To be a mother

 I always wanted to be a mother. It was a choice I made and a choice that came easily to Andy and I , we know how very lucky we were to have been able to even have that choice.

Four children, each journey with them so different.



When Theo was born I assumed that babies just cried all the time and didn't sleep. Now I know that he has disordered sleep as a result of his ASD diagnosis.  Sleep....I remember wondering if I ever would sleep properly again.  With three children under 7 and heavily pregnant with Daisy I lay awake at night, my skin burning with the obstetric choleastasis that I developed in pregnancy, hoping that this last baby would be a good sleeper.

Of course Daisy took the art of not sleeping to the extreme, eventually needing a huge cocktail of drugs at night to help her sleep.  I lay in bed listening out for her, crying for mummy, a seizure or a cry of pain....

And now, I still can't sleep, now I have older children, my body and mind still listen out for them, and still I wake at night, this time to silence.

They needed me all the time, I wondered if I would ever have time for me again, that there would ever be time when I was tending to the needs of a small person, all needy, in their own little ways.

And now the most needy one is no longer here and the my others don't need me.  It's the time I wanted, time to myself.  But when you have spent half a life time being needed, putting your child's needs before your own, it's difficult to know what to do.  But they do still need me, not in a physical way, just to be present, to be available when late at night, my eyes heavy and wanting to go to bed they decide they need to talk, they need to know I'm there, the anchor, even when they are not here.

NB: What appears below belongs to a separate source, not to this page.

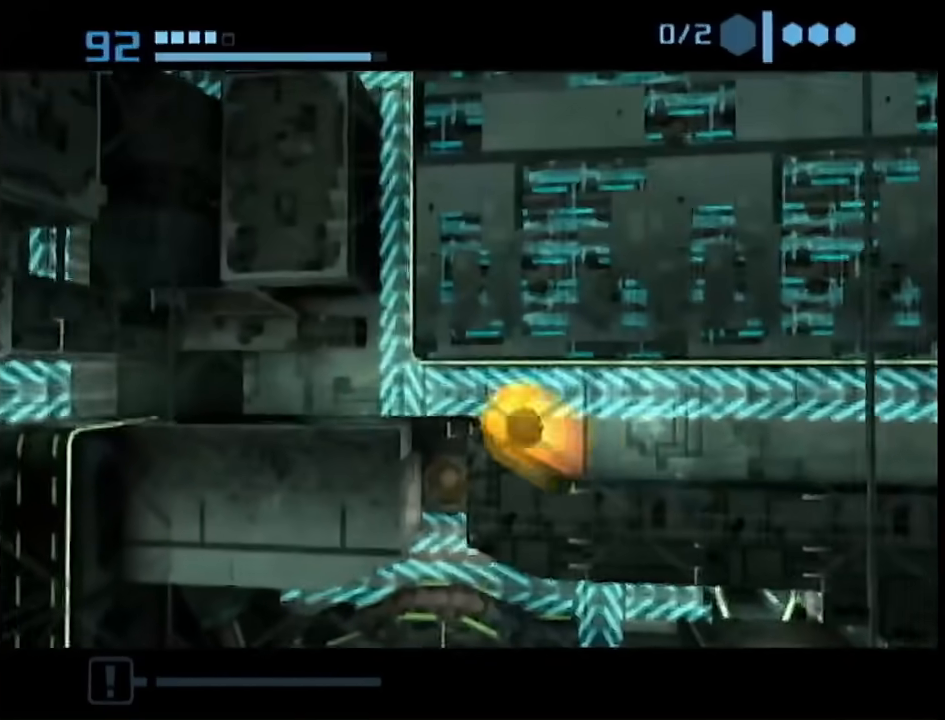
{"buttons": ["R1"], "left_stick": "up", "right_stick": "center", "events": [[250, "R1", "down"], [300, "left_stick", "up"], [417, "R1", "up"], [450, "R1", "down"]]}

Empty nesting, it's very real. One in University, fiercely independent but yet indignant that she can't track my whereabouts on her phone, one working full time, who still likes to tell me about his life and plans, and one making plans for a new college course, needing me to buoy him against the crippling anxiety he feels. 

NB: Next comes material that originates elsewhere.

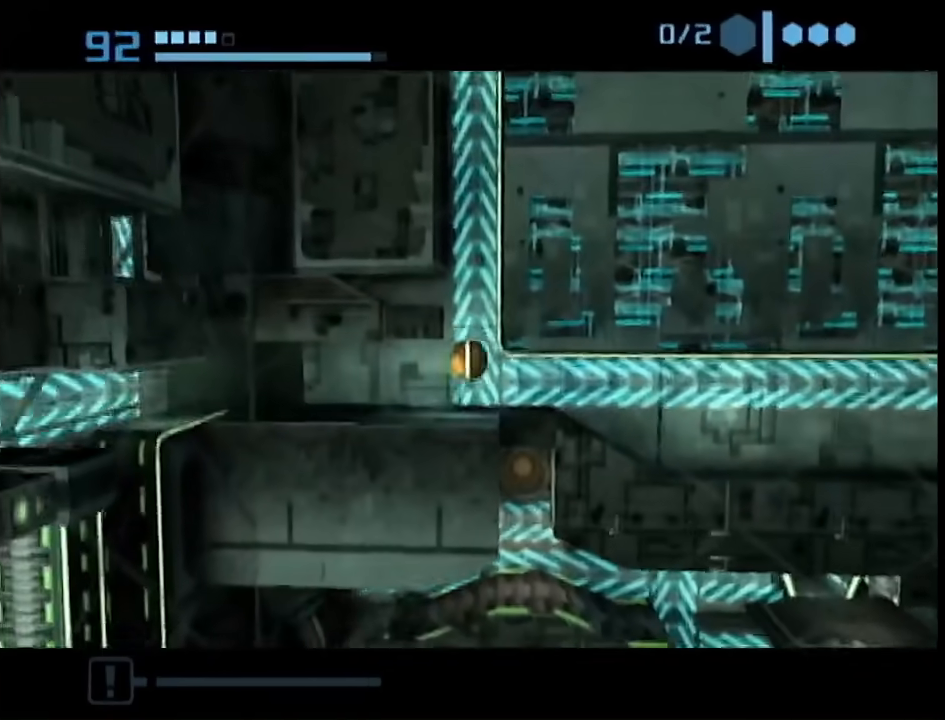
{"buttons": ["R1"], "left_stick": "up", "right_stick": "center", "events": [[100, "R1", "up"], [167, "R1", "down"], [267, "R1", "up"], [300, "R1", "down"], [433, "R1", "up"], [483, "R1", "down"]]}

Motherhood never ends, it just changes. It changes you, each stage so different, that umbilical cord is still very much attached.

Even when they are not here. I am and will always be Daisy's mother.  I will always be their mother.  The mother of four, very much wanted and loved children. 

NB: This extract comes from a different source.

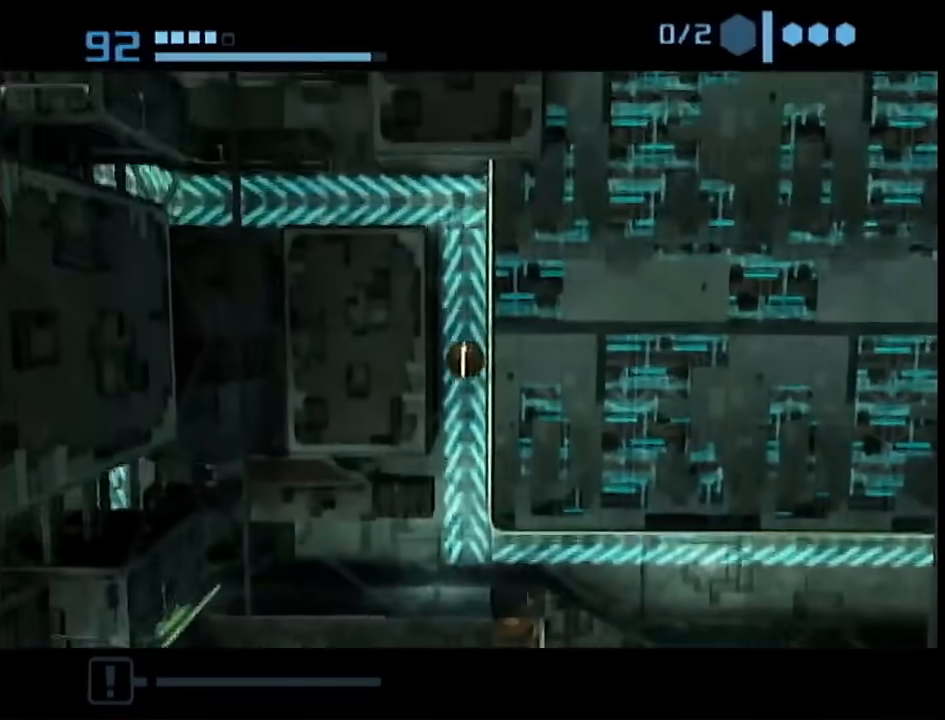
{"buttons": ["R1"], "left_stick": "left", "right_stick": "center", "events": [[50, "R1", "up"], [133, "R1", "down"], [250, "R1", "up"], [317, "R1", "down"], [367, "left_stick", "left"], [417, "R1", "up"], [483, "R1", "down"]]}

My body knows this, the folds of loose skin on my stomach the visible signs of the severe polyhydroamnios which were the first sign that something was not right with my last pregnancy, my chronic insomnia from nights awake worrying about them.

I'm still learning, this new stage, as a mother of older children, as a bereaved mother, I am learning what this means.

I glow with pride as I watch them make their way in the world, independent, resilient, determined.  As I remember my beautiful Daisy and the mother she made me, the love she gave me.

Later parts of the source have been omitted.